| Testo della pagina |
_ _ _

MAGGIO 1920: LE "GIORNATE ROSSE", CRONACA DI UNA RIVOLUZIONE IMPOSSIBILE
Nel maggio del 1920, Viareggio visse un’avventura drammatica ed esaltante. L’uccisione di Augusto Morganti da parte di un carabiniere, in seguito agli incidenti che si verificarono al termine di una partita di calcio, disputata tra la rappresentativa viareggina e quella lucchese sul terreno di gioco di Villa Rigutti, fu la scintilla di una spontanea e violenta rivolta popolare contro le istituzioni.
Per tre giorni, dal 2 al 4 maggio, estromessa ogni forma di autorità, Viareggio fu isolata dal resto del territorio, e mentre sul palazzo del Municipio sventolava il nero vessillo dell’anarchia, improvvisate “guardie rosse” si opponevano dietro precarie barricate allo Stato che, mobilitati esercito e marina, cingeva in assedio la città facendo sfoggio di forza, ma anche dimostrando incertezze decisionali ed incapacità di azione. Per meglio comprendere il clima in cui si verificò questo drammatico “incidente”, che fu poi la scintilla che dette origine alle cosiddette “giornate rosse”, è utile conoscere alcuni importanti antefatti.

_ _ _

| Dati forniti |
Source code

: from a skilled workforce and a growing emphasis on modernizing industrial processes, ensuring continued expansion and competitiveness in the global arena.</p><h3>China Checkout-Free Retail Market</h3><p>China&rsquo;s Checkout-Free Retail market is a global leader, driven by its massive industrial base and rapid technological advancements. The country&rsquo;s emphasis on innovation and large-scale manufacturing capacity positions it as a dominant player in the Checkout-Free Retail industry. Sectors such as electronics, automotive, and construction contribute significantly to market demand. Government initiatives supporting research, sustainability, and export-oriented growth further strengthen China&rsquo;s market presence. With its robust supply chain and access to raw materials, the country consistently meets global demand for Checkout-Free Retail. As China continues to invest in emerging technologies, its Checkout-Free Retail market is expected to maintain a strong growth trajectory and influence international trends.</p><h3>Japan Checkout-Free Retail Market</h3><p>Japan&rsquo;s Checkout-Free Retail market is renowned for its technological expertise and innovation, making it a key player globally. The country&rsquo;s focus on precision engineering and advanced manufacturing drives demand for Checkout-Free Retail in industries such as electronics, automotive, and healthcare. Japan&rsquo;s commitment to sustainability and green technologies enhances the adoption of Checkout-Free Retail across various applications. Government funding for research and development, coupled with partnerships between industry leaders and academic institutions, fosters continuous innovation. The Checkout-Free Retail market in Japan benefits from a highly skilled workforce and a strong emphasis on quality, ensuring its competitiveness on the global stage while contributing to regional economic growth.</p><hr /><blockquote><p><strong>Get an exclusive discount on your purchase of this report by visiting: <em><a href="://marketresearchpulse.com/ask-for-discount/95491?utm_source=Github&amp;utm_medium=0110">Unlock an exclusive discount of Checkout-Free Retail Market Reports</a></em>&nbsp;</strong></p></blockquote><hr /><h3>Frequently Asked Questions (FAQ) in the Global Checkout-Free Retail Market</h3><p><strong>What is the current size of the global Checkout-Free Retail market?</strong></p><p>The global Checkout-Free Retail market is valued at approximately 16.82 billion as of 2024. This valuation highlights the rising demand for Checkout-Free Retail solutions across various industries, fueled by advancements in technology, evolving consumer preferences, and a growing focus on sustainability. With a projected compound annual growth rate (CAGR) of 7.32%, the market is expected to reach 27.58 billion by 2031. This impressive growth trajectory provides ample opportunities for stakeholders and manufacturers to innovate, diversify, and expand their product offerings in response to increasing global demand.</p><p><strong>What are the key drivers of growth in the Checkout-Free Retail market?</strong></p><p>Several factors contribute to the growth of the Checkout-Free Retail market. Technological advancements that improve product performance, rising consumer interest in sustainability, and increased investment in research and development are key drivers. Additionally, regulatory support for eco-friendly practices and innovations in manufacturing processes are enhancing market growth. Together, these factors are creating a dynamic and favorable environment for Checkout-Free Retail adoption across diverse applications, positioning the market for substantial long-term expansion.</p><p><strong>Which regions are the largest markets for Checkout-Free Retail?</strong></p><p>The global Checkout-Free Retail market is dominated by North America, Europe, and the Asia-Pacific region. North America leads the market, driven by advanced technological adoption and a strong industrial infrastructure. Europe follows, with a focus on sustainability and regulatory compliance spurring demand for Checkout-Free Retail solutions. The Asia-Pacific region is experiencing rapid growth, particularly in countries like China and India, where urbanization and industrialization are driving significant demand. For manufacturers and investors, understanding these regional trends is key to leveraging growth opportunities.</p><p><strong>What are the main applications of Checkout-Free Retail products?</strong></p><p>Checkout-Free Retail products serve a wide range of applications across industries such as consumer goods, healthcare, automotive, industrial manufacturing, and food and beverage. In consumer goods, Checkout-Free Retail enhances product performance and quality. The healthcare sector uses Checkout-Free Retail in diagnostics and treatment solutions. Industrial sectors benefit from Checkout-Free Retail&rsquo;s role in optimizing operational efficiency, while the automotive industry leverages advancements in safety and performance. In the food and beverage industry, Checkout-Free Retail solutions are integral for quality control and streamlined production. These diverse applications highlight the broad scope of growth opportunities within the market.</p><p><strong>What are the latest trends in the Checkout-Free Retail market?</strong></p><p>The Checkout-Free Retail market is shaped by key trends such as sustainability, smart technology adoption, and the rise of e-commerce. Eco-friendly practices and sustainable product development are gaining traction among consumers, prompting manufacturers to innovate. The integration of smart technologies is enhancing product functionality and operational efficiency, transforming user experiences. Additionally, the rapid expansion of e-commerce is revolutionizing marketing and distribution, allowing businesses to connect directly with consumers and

_ _ _

| Compito A |
Trascrivi il passo del testo sulle giornate rosse di Viareggio che inizia con "MAGGIO 1920: LE" e termina con "contro le istituzioni.".
| Compito B |
Come si traduce in inglese la frase "Nel maggio del 1920, Viareggio visse un’avventura drammatica ed esaltante." del testo sulle giornate rosse di Viareggio?
| Compito C |
Prosegui il testo sulle giornate rosse di Viareggio a partire dalla sua ultima frase.

| Risposta A |
MAGGIO 1920: LE "GIORNATE ROSSE", CRONACA DI UNA RIVOLUZIONE IMPOSSIBILE
Nel maggio del 1920, Viareggio visse un’avventura drammatica ed esaltante. L’uccisione di Augusto Morganti da parte di un carabiniere, in seguito agli incidenti che si verificarono al termine di una partita di calcio, disputata tra la rappresentativa viareggina e quella lucchese sul terreno di gioco di Villa Rigutti, fu la scintilla di una spontanea e violenta rivolta popolare contro le istituzioni.

| Risposta B |
In May 1920, Viareggio lived through a dramatic and exhilarating adventure.

| Risposta C |
Il giorno 11 aprile, Lucca ospitò lo Sporting Club di Viareggio per la gara di andata tra le due squadre di calcio. In quella circostanza ai viareggini fu riservata un’accoglienza ostile e violenta e sembra che la tifoseria bianconera avesse promesso di rendere la pariglia ai lucchesi, in occasione dell’atteso match di ritorno. La cosa preoccupò i dirigenti della squadra lucchese che si rivolsero al Comitato regionale toscano di calcio il quale invitò i lucchesi a non accompagnare la propria squadra a Viareggio, per evitare incidenti tra le opposte tifoserie.
Così, il 2 maggio, l’Unione Sportiva Lucchese si presentò a Viareggio seguita solo da un esiguo numero di sostenitori. A dirigere questa partita, che aveva tutte le premesse per essere considerata potenzialmente “a rischio”, fu incaricato l’arbitro lucchese Rossini, mentre svolse le funzioni di guardalinee il viareggino Augusto Morganti, ex ufficiale di complemento in congedo.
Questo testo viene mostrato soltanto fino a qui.